A: Yes, the instruction book that tells you how to do something, how something works. That calm voice, that assurance.


Q: I see. Yes. And people feel, in the absence of it, they’re lost. They don’t know where to turn.


A: Well, this goes back to your statement that people don’t have the conscious experience of their own imagination. Instead, they look for the steady guiding hand from somewhere else. They think there are only two possibilities. The calm authoritative voice, or chaos. It’s a joke. Imagination tells us there are an infinity of ways of presenting realities, not two. Not one. People watch Citizen Kane and they think it’s about the corruption of the human spirit. That’s the hook for them. It’s one of those “big themes” they’re familiar with and can plug into. Let me tell you something. If I were making a film about corruption of the spirit, it would have looked nothing like Citizen Kane. Nothing. Kane was a movie about the possibilities of film. It was a series of episodes in which the visual language itself was expanding and I was showing people what could be done with space. With dimension. With emotion shot through these larger dimensions. I was talking in a new language. I was introducing the idea that new language could have great impact.


Q: That was the magic.


A: What else could it have been? A return to older techniques? A re-hashing of hackneyed ways of describing reality? People are terribly confused. When you talk to them in a new language, they keep looking for the OBJECTS of what you’re talking about. They keep looking for the old objects embedded in the old language. If they don’t find them, they throw up their hands in dismay. Where are the old things? But you’re not presenting old things. And even worse, you’re not talking to them in the language that would convey those old things. You want them to hear and see and feel the new language, the process of that language unfolding, but they search after familiar themes and ideas and stories.


Q: As if some official minister of information will present them.


A: Yes. That reassuring floating sound from above that tells them everything will always be as it once was. You know, when you assume that voice and use it, it doesn’t really matter what you say.
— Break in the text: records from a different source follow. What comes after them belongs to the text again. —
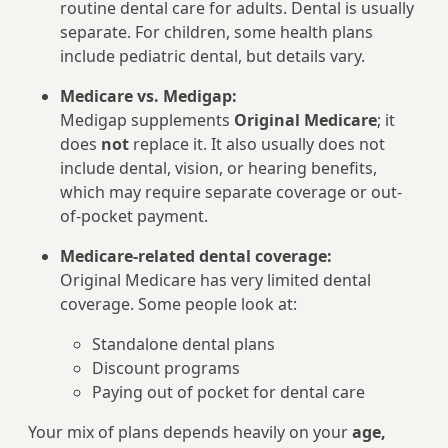
routine dental care for adults. Dental is usually
separate. For children, some health plans
include pediatric dental, but details vary.
Medicare vs. Medigap:
Medigap supplements
Original Medicare
; it
does
not
replace it. It also usually does not
include dental, vision, or hearing benefits,
which may require separate coverage or out-
of-pocket payment.
Medicare-related dental coverage:
Original Medicare has very limited dental
coverage. Some people look at:
Standalone dental plans
Discount programs
Paying out of pocket for dental care
Your mix of plans depends heavily on your
age,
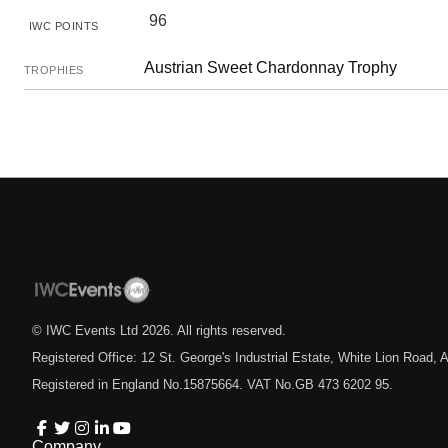
96
IWC POINTS
Austrian Sweet Chardonnay Trophy
TROPHIES
© IWC Events Ltd
2026
. All rights reserved.
Registered Office: 12 St. George's Industrial Estate, White Lion Road
Registered in England No.15875664. VAT No.GB 473 6202 95.
Company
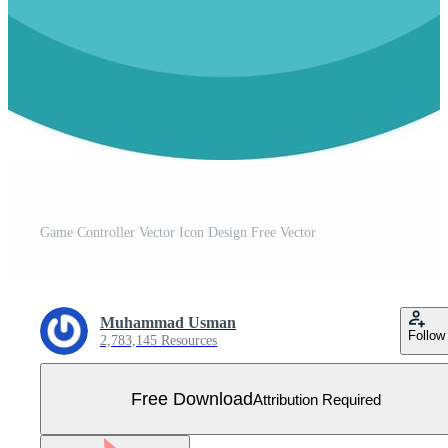
Game Controller Vector Icon Design Free Vector
Muhammad Usman
Follow
2,783,145 Resources
Free Download
Attribution Required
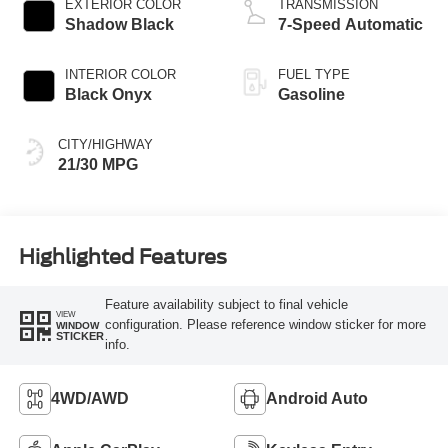
EXTERIOR COLOR
TRANSMISSION
Shadow Black
7-Speed Automatic
INTERIOR COLOR
FUEL TYPE
Black Onyx
Gasoline
CITY/HIGHWAY
21/30 MPG
Highlighted Features
Feature availability subject to final vehicle
VIEW
configuration. Please reference window sticker for more
WINDOW
STICKER
info.
4WD/AWD
Android Auto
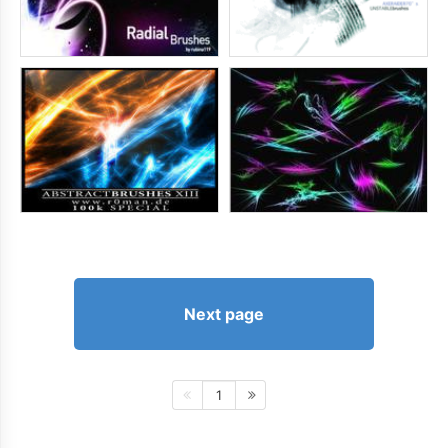
Next page
1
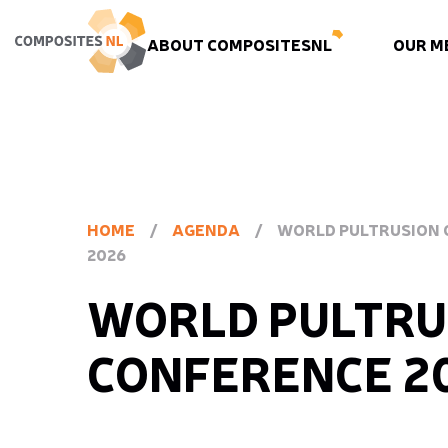
ABOUT COMPOSITESNL
OUR M
HOME
/
AGENDA
/
WORLD PULTRUSION
2026
WORLD PULTRU
CONFERENCE 2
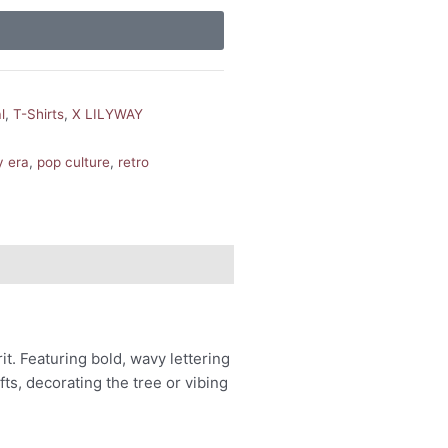
l
,
T-Shirts
,
X LILYWAY
y era
,
pop culture
,
retro
it. Featuring bold, wavy lettering
ts, decorating the tree or vibing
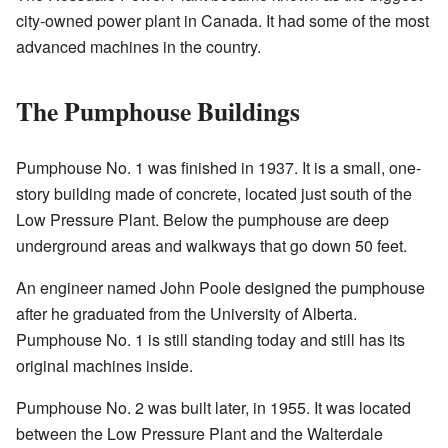
city-owned power plant in Canada. It had some of the most
advanced machines in the country.
The Pumphouse Buildings
Pumphouse No. 1 was finished in 1937. It is a small, one-
story building made of concrete, located just south of the
Low Pressure Plant. Below the pumphouse are deep
underground areas and walkways that go down 50 feet.
An engineer named John Poole designed the pumphouse
after he graduated from the University of Alberta.
Pumphouse No. 1 is still standing today and still has its
original machines inside.
Pumphouse No. 2 was built later, in 1955. It was located
between the Low Pressure Plant and the Walterdale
You could be talking about new discoveries or lies or breakthroughs or the most outrageous nonsense—it doesn’t matter. They’ll buy what you’re selling. But if you change the voice and the language, they don’t know what to do.
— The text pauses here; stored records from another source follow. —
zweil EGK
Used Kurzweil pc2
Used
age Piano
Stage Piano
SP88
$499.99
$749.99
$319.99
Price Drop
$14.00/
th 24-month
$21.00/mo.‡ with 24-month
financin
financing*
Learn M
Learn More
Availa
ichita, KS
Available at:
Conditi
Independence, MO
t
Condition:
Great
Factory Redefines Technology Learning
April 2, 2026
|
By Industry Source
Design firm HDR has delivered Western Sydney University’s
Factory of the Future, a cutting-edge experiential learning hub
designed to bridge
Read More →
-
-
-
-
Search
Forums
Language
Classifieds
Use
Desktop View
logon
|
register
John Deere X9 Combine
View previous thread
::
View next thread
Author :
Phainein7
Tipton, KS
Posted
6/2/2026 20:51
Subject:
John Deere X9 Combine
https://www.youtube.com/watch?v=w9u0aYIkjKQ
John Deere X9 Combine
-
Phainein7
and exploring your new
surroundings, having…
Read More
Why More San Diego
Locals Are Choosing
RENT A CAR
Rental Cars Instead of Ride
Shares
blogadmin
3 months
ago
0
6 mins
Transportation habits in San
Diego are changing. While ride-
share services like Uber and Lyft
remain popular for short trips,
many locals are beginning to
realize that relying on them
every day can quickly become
Q: So they thought you were an egoist.


A: And I was and am—but not in the obvious sense. I was creating a different language, with power, from my mind and imagination. And I had no desire to dampen the power, because it was an inherent part of what I was inventing. I was launching out radiance and I was in a state of radiance at the same time. Joyous…and celebrating this new language and celebrating the fact that I was doing it. Why not?


Q: In the bureaucratic world of our times, this is looked at as if it could be some sort of condition that might be diagnosed.


A: These petty pernicious little grasping bureaucratic minds, who have no existence except an official one, need to be destroyed. And destroyed in only one way: through a mass exodus away from them. Leave them in their seat of influence. Let them stew there and write their papers and reports. Let them win in a complete vacuum. Treat them as morons who are deranged beyond rescue. Go away and create something entirely different. For heaven’s sake, CREATE SOMETHING.


Q: The voice of calm authority you speak of…it’s a form of hypnotism.


A: I know something about that subject. One thing I know is this. In the long run, it doesn’t matter what’s coming from that voice. The most important thing to know is that the CONTEXT, the space, is hypnotic. And that’s where the whole lie is. That’s what makes the entire performance a lie. WAKE UP to that. Walk away. Invent your own voice and speak from it. Or decay. One of the functions of art is the stimulation of imagination in the audience. Then, for those who have the desire, they become artists, too. They catch the glimpse in themselves. They begin to create. It’s always been that way. A real artist isn’t hanging around hoping for information. He’s inventing something much more powerful.